Aim 1: Echo the text on IT job levels from "Job titles in" up to and including "are not engineers.".
Aim 2: Which abbreviations in the passage on IT job titles appear alongside their full forms? Give each one with what it stands for.

Passage shown:
(begin)
Job titles in the Information Technology (IT) industry don't mean the same thing for all people.  Very few companies use Engineer in any IT job title.  It seems there was some back lash from the engineering community that IT people are not engineers.

 

IT means different things to different people.  Normally IT is broken down to three levels; Level 1, Level 2, and Level 3.  Level 1 is the Help Desk type of job.  Level 2 is local support, the people who go to the user's desk to fix problems.  Level 3 are Subject Matter Experts (SME) for a particular IT function.

 

Level 1 positions are where most people start.  Level 1 has familiarity with PCs and basic troubleshooting, but normally operate from scripts or knowledge base articles (KBAs).  To tell you the truth Level 2 people would prefer if you don't know how to fix it escalate the ticket, don't guess you'll only make it worse.
(end)
Data:
(begin)
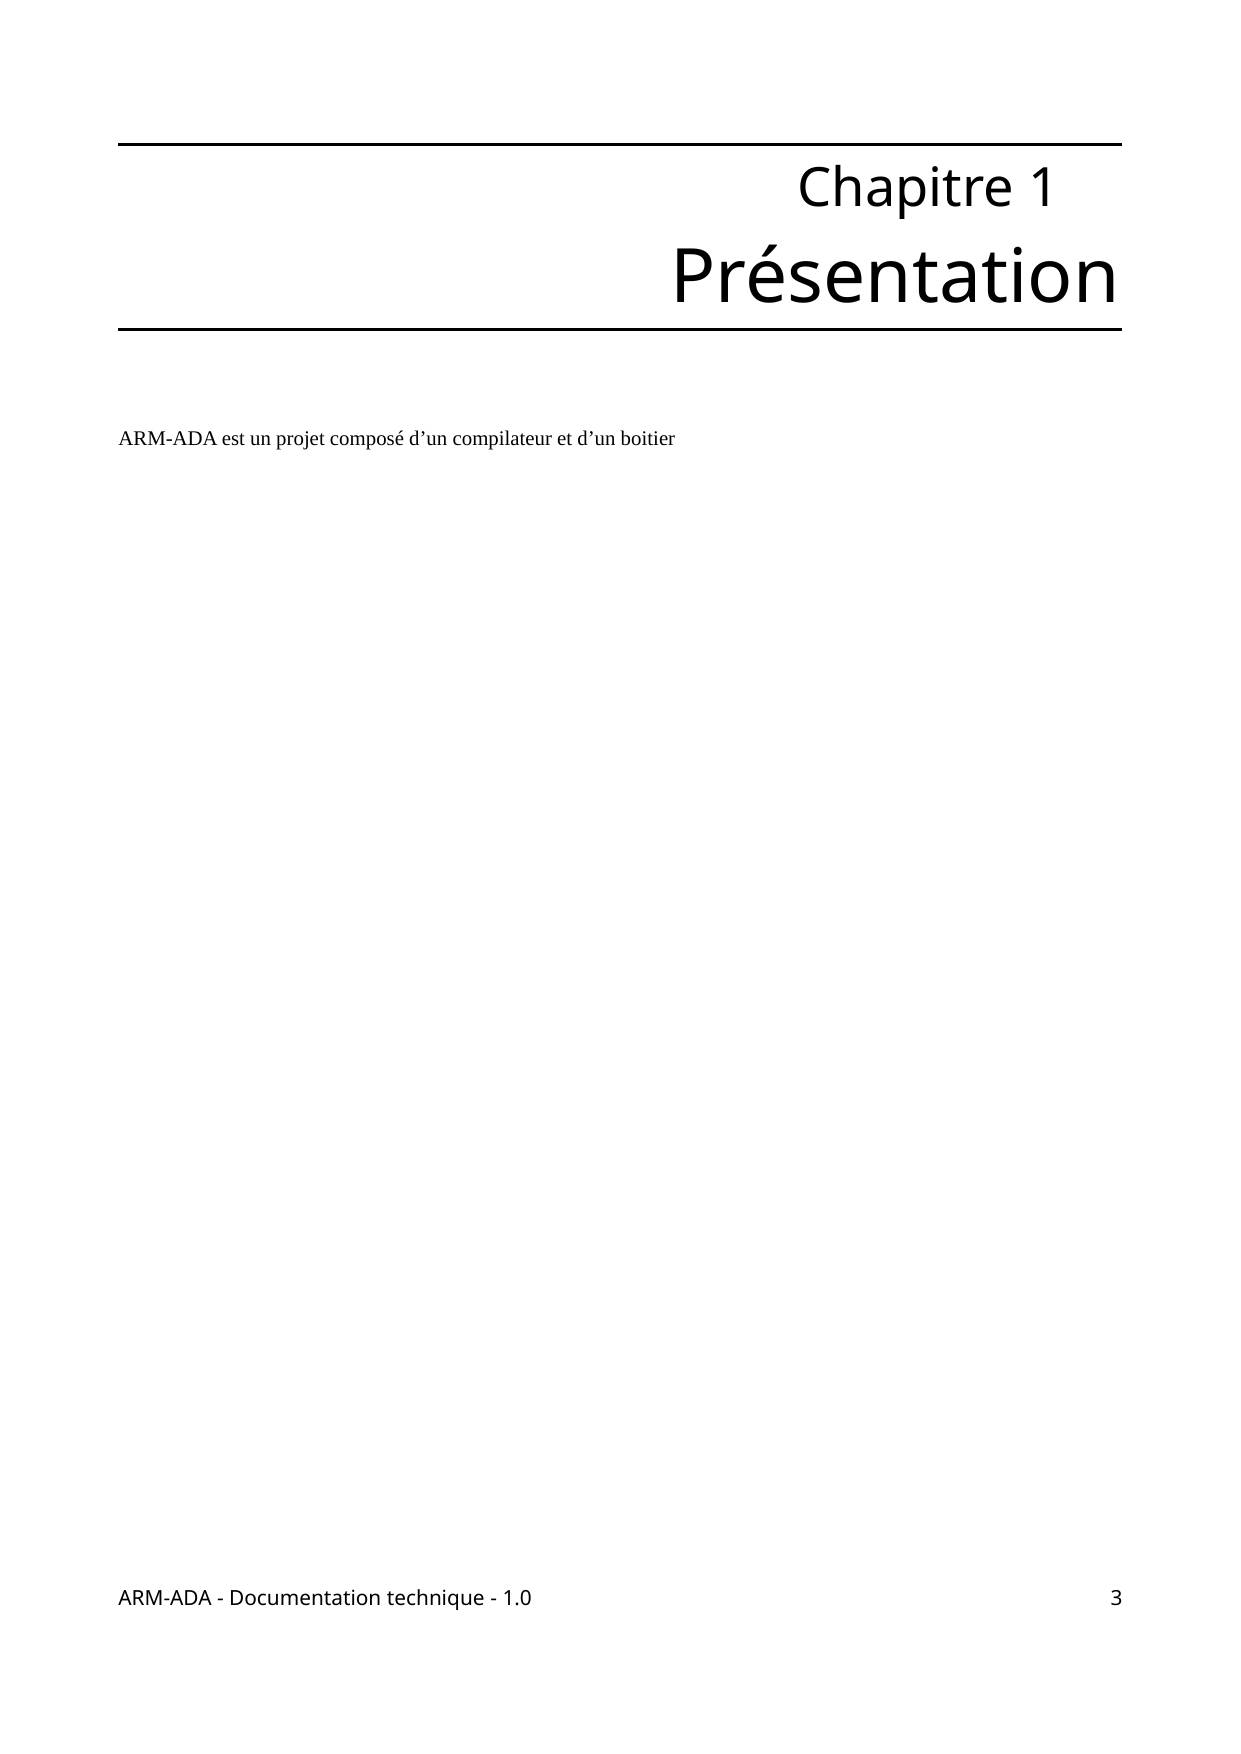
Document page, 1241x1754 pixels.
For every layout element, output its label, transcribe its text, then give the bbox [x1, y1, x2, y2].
(end)
Worked solution 1:
Job titles in the Information Technology (IT) industry don't mean the same thing for all people.  Very few companies use Engineer in any IT job title.  It seems there was some back lash from the engineering community that IT people are not engineers.

Worked solution 2:
- IT: Information Technology
- SME: Subject Matter Experts
- KBAs: knowledge base articles